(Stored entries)
----------------

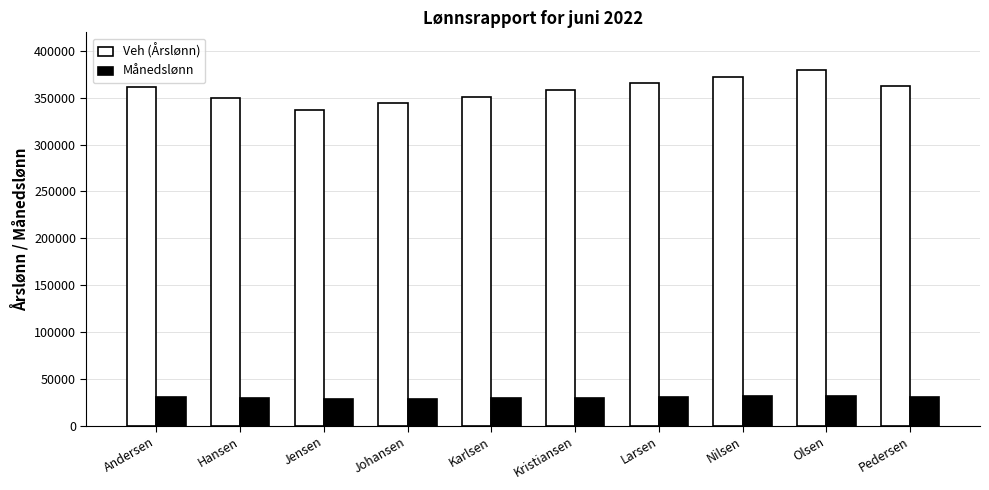

What is the label of the 1st bar from the left?

Andersen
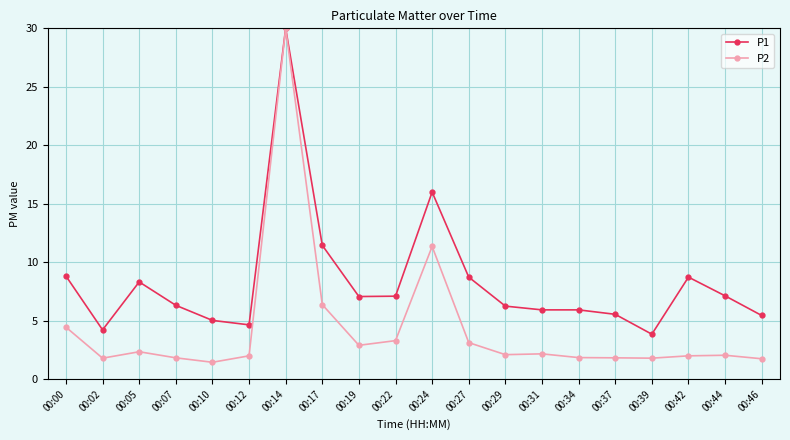

What is the maximum value shown in the chart?

30.0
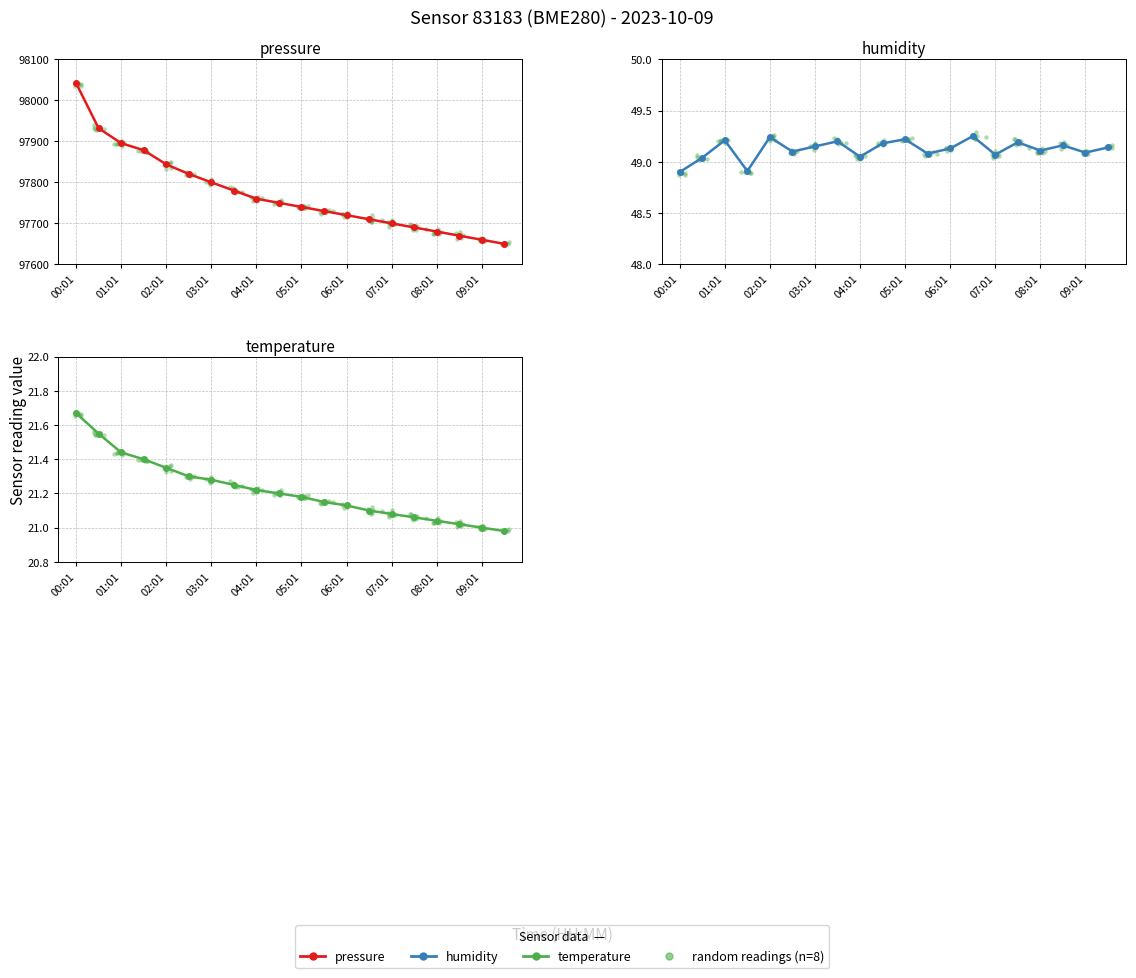

At which category is the sum across all series the highest?

00:01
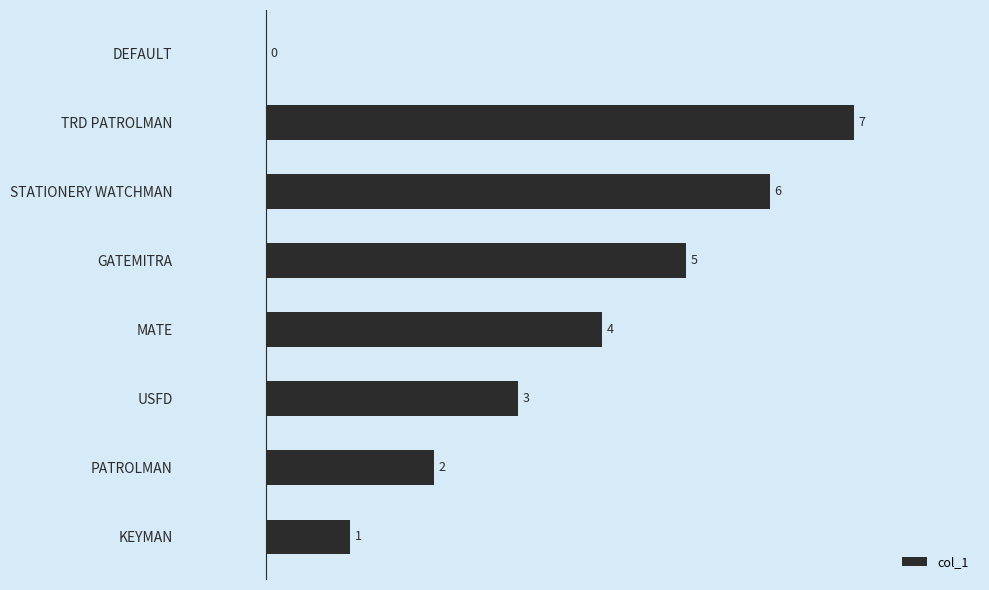

What is the average value?

4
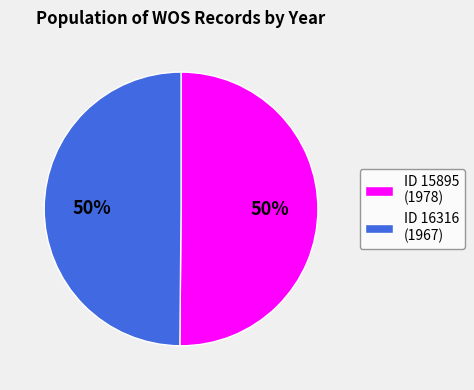

What is the ratio of the value at ID 16316 (1967) to the value at ID 15895 (1978)?

1.0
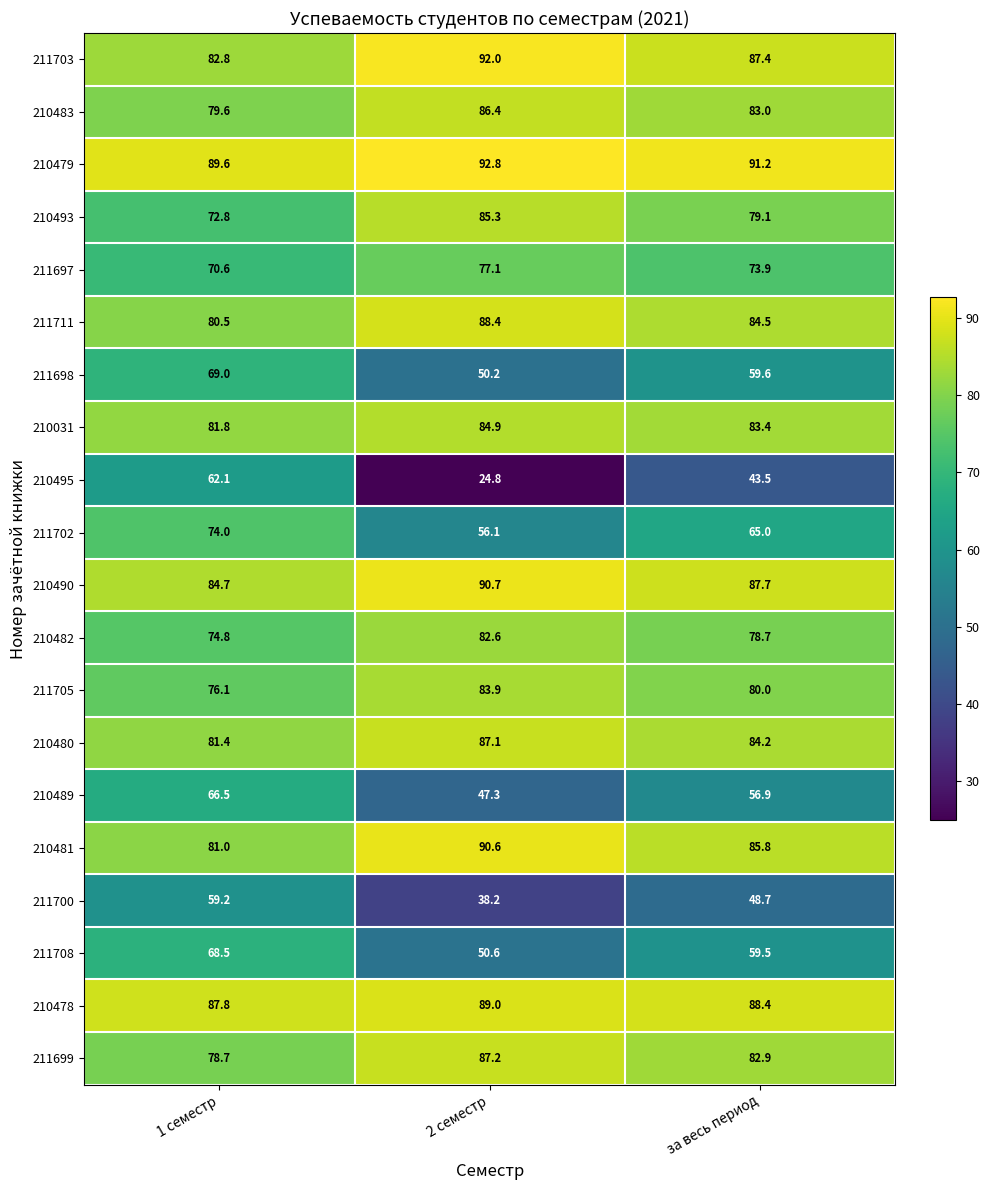

What is the difference between the 210483 values at за весь период and 1 семестр?

3.4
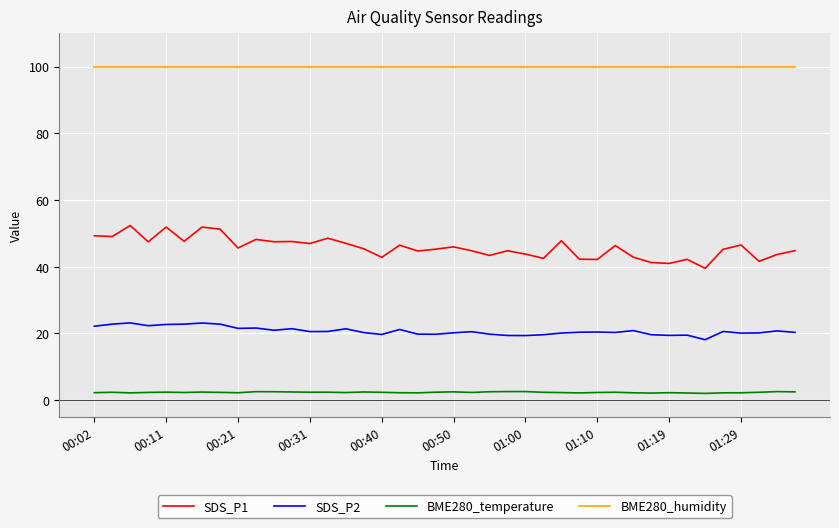

What is the average value of the SDS_P1 series?

45.7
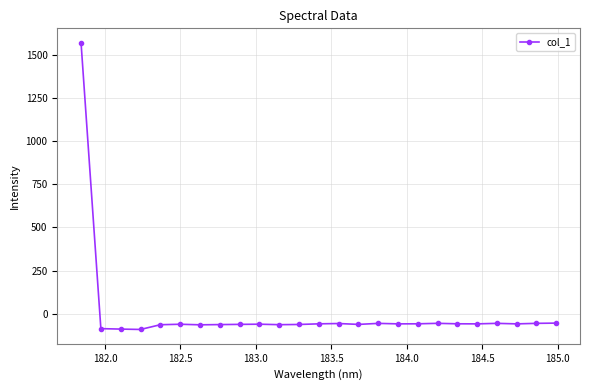

True or false: there are more than 0 points higher than both neighbors.

True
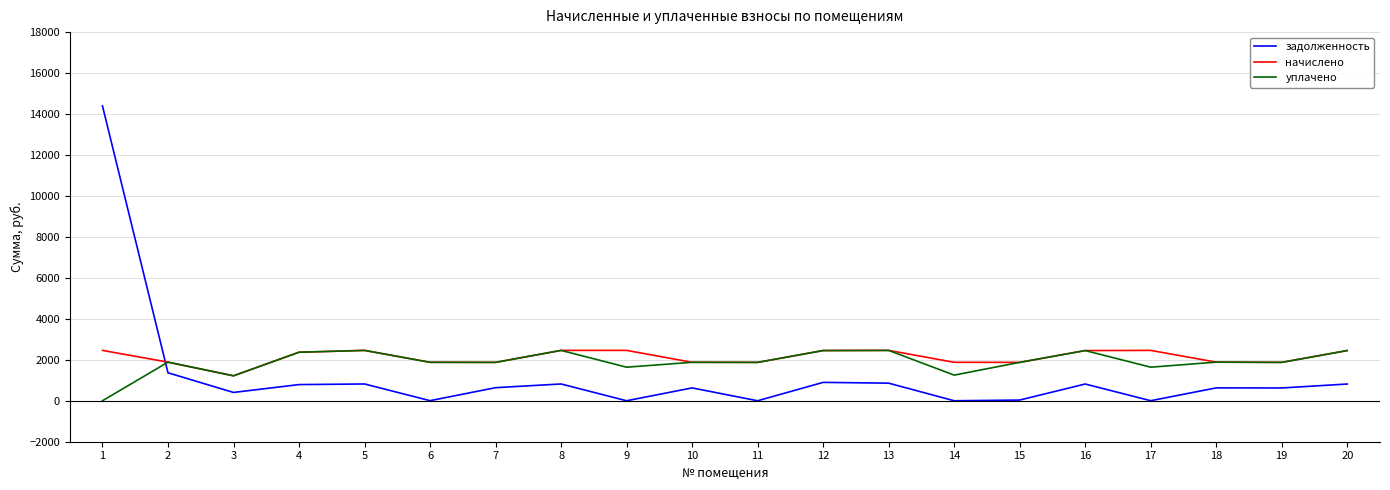

What is the difference between the начислено values at 1 and 2?

573.8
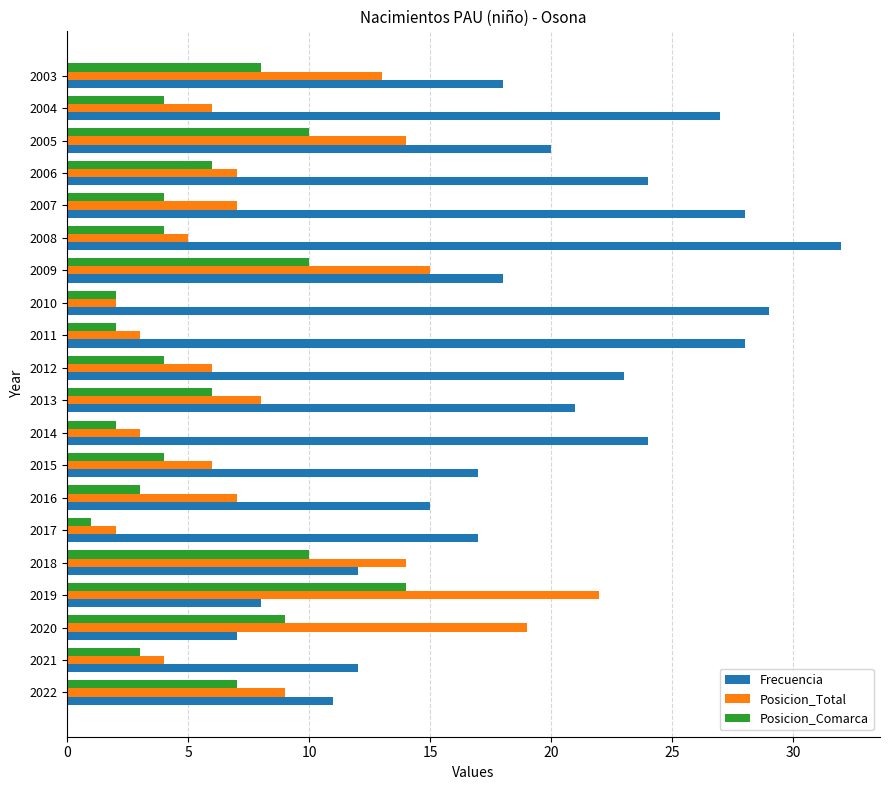

Between 2013 and 2004, which series saw the biggest shift?

Frecuencia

----------------

What you will do:
Pull every line of text from the data above without changing a character, and leave the pictures out.

Answer area:
What is the label of the 1st bar from the left?

Andersen

What is the maximum value shown in the chart?

30.0

At which category is the sum across all series the highest?

00:01

What is the average value?

4

What is the ratio of the value at ID 16316 (1967) to the value at ID 15895 (1978)?

1.0

What is the difference between the 210483 values at за весь период and 1 семестр?

3.4

What is the average value of the SDS_P1 series?

45.7

True or false: there are more than 0 points higher than both neighbors.

True

What is the difference between the начислено values at 1 and 2?

573.8

Between 2013 and 2004, which series saw the biggest shift?

Frecuencia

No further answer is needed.